By Priya Shetty SciDev.Net

Developing countries could prevent millions of premature deaths every year by encouraging people to exercise, eat a balanced diet and not smoke, say public health specialists.

In four articles published by The Lancet, the specialists say that these and other low-cost methods could reduce deaths from chronic diseases such as diabetes and heart disease by two per cent every year.

The journal’s editor Richard Horton says this target should be added to the eight UN Millennium Development Goals, which aim to tackle global poverty and disease by 2015.

Although chronic diseases kill nearly 30 million people a year in low- and middle-income countries, they receive much less attention there than infectious diseases such as HIV/AIDS and malaria.

Writing in The Lancet, a team led by Robert Beaglehole of the World Health Organization's department of chronic diseases attempts to dispel some 'myths' about chronic diseases.

They say chronic diseases are often wrongly perceived as "diseases of affluence", despite 80 per cent of deaths they cause being in low- to middle-income countries. Also, methods to prevent these deaths — such as public health programmes to reduce tobacco use — are far less costly than is widely believed.

Beaglehole's team says statistics from rich countries, where death rates from heart disease have dropped by up to 70 per cent in the past 30 years because of public health efforts, prove that deaths from chronic disease can be cut.

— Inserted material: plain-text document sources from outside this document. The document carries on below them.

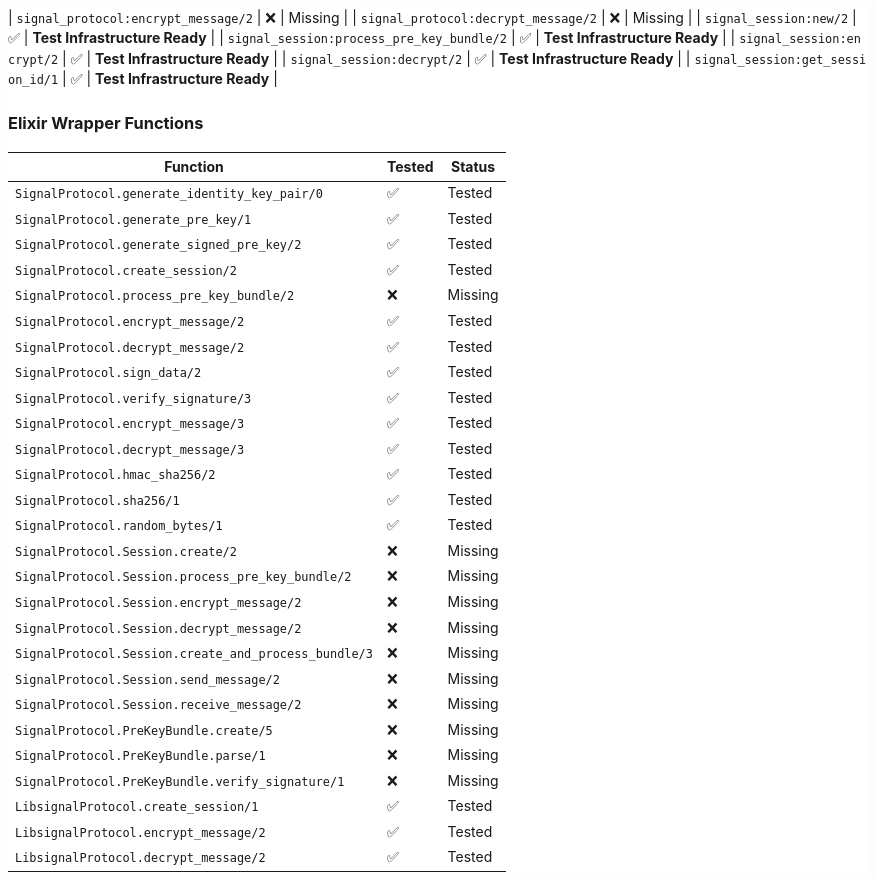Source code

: | `signal_protocol:encrypt_message/2`            | ❌     | Missing                       |
| `signal_protocol:decrypt_message/2`            | ❌     | Missing                       |
| `signal_session:new/2`                         | ✅     | **Test Infrastructure Ready** |
| `signal_session:process_pre_key_bundle/2`      | ✅     | **Test Infrastructure Ready** |
| `signal_session:encrypt/2`                     | ✅     | **Test Infrastructure Ready** |
| `signal_session:decrypt/2`                     | ✅     | **Test Infrastructure Ready** |
| `signal_session:get_session_id/1`              | ✅     | **Test Infrastructure Ready** |

### Elixir Wrapper Functions

| Function                                             | Tested | Status  |
| ---------------------------------------------------- | ------ | ------- |
| `SignalProtocol.generate_identity_key_pair/0`        | ✅     | Tested  |
| `SignalProtocol.generate_pre_key/1`                  | ✅     | Tested  |
| `SignalProtocol.generate_signed_pre_key/2`           | ✅     | Tested  |
| `SignalProtocol.create_session/2`                    | ✅     | Tested  |
| `SignalProtocol.process_pre_key_bundle/2`            | ❌     | Missing |
| `SignalProtocol.encrypt_message/2`                   | ✅     | Tested  |
| `SignalProtocol.decrypt_message/2`                   | ✅     | Tested  |
| `SignalProtocol.sign_data/2`                         | ✅     | Tested  |
| `SignalProtocol.verify_signature/3`                  | ✅     | Tested  |
| `SignalProtocol.encrypt_message/3`                   | ✅     | Tested  |
| `SignalProtocol.decrypt_message/3`                   | ✅     | Tested  |
| `SignalProtocol.hmac_sha256/2`                       | ✅     | Tested  |
| `SignalProtocol.sha256/1`                            | ✅     | Tested  |
| `SignalProtocol.random_bytes/1`                      | ✅     | Tested  |
| `SignalProtocol.Session.create/2`                    | ❌     | Missing |
| `SignalProtocol.Session.process_pre_key_bundle/2`    | ❌     | Missing |
| `SignalProtocol.Session.encrypt_message/2`           | ❌     | Missing |
| `SignalProtocol.Session.decrypt_message/2`           | ❌     | Missing |
| `SignalProtocol.Session.create_and_process_bundle/3` | ❌     | Missing |
| `SignalProtocol.Session.send_message/2`              | ❌     | Missing |
| `SignalProtocol.Session.receive_message/2`           | ❌     | Missing |
| `SignalProtocol.PreKeyBundle.create/5`               | ❌     | Missing |
| `SignalProtocol.PreKeyBundle.parse/1`                | ❌     | Missing |
| `SignalProtocol.PreKeyBundle.verify_signature/1`     | ❌     | Missing |
| `LibsignalProtocol.create_session/1`                 | ✅     | Tested  |
| `LibsignalProtocol.encrypt_message/2`                | ✅     | Tested  |
| `LibsignalProtocol.decrypt_message/2`                | ✅     | Tested  |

These efforts need not be beyond the means of poorer nations, says Beaglehole, pointing out that in countries such as Indonesia, the Philippines and Vietnam, governments are successfully adopting a 'stepwise' approach to tackling chronic diseases.

Such an approach allows heath authorities to make best use of their limited resources by carefully planning action and implementing each step in turn, starting with those steps that are possible immediately and will have the biggest impact relative to the investment.